But some investment banks that were leveraged to foreign exchange, like Citi (regarded as a high-stakes FX player) benefited from a combination of normalizing interest rates in the US, volatility in emerging markets and the resulting swings in exchange rates.

Other investment banks in the US and Europe are withdrawing from emerging markets to focus on their corporate clients and institutional investors at home. They will have a hard time regaining access to those markets. But smart banks have maintained a high profile in the most promising emerging markets in Latin America and Asia through the lean years since 2008. They were still able to compete with dominant local banks on those continents for equity, debt and M&A deals last year—and the rest of this year looks promising for them.
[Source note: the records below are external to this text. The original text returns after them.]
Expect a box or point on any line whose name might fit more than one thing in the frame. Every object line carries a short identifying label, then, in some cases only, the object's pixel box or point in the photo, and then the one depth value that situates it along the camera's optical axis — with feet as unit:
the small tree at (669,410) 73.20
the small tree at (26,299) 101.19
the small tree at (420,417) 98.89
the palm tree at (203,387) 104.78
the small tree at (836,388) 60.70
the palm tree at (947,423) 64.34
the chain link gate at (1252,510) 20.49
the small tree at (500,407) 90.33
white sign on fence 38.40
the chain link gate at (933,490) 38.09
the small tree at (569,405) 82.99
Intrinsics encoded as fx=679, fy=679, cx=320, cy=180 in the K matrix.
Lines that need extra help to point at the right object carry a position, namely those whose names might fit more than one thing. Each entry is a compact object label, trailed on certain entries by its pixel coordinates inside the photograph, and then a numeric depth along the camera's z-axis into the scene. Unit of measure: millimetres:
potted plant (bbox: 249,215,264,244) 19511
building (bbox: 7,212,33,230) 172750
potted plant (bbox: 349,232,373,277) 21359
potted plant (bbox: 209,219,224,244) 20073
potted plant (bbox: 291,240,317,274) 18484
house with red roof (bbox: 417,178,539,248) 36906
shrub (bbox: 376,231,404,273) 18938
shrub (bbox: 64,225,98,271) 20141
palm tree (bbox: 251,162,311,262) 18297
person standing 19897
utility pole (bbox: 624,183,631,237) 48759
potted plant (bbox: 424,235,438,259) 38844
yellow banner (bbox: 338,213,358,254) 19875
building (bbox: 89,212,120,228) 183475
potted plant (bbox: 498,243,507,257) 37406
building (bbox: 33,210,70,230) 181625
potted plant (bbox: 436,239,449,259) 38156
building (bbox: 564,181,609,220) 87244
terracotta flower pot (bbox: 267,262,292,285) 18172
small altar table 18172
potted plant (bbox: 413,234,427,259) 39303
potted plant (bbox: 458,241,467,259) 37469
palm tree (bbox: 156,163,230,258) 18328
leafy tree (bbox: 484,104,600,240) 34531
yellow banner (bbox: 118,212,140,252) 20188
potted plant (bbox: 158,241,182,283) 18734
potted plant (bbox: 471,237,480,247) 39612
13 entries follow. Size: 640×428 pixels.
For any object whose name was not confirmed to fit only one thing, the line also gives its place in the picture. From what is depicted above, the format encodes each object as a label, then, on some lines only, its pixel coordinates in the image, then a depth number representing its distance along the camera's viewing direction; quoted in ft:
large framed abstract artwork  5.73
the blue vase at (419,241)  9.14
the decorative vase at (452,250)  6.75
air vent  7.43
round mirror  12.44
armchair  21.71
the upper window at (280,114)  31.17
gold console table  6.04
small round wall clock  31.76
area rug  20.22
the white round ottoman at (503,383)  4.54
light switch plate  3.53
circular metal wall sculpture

“Post-financial crisis, banks have been more selective about where they invest,” says Brian Kleinhanzl, an equity analyst who covers investment banks for Keefe Bruyette & Woods in New York. “You’ve seen bigger banks pull back into developed markets. But people who maintained a strong presence in emerging markets did much better.”

That’s why Citi and its Latin American subsidiaries climbed the league tables last year. In China, where global investment banks are wary of putting client money at risk, local banks top the charts.

Some banks, notably UBS, are sacrificing higher margins to win IPO deals with relatively low fees. The Swiss bank, which Global Finance named world’s best investment bank this year, took advantage of closer scrutiny by banking regulators to raise capital for financial institutions on the stock market.

In the US, some banks were quick to see the bright side of the stock market crash. It triggered bargain hunting by investment-grade corporations that raised debt at relatively low rates. Bank of America Merrill Lynch underwrote four of the five largest M&A-related bonds issues in a bumper year for takeovers.

In compiling this year’s rankings, Global Finance editors considered a wide spectrum of factors, including knowledge of local conditions, responsiveness to the needs of corporate clients and reputation from a regulatory perspective. Judges factored in data from Dealogic, Thomson Reuters, Greenwich Associates, and dozens of banks around the world in formulating this year’s prestigious list of winners.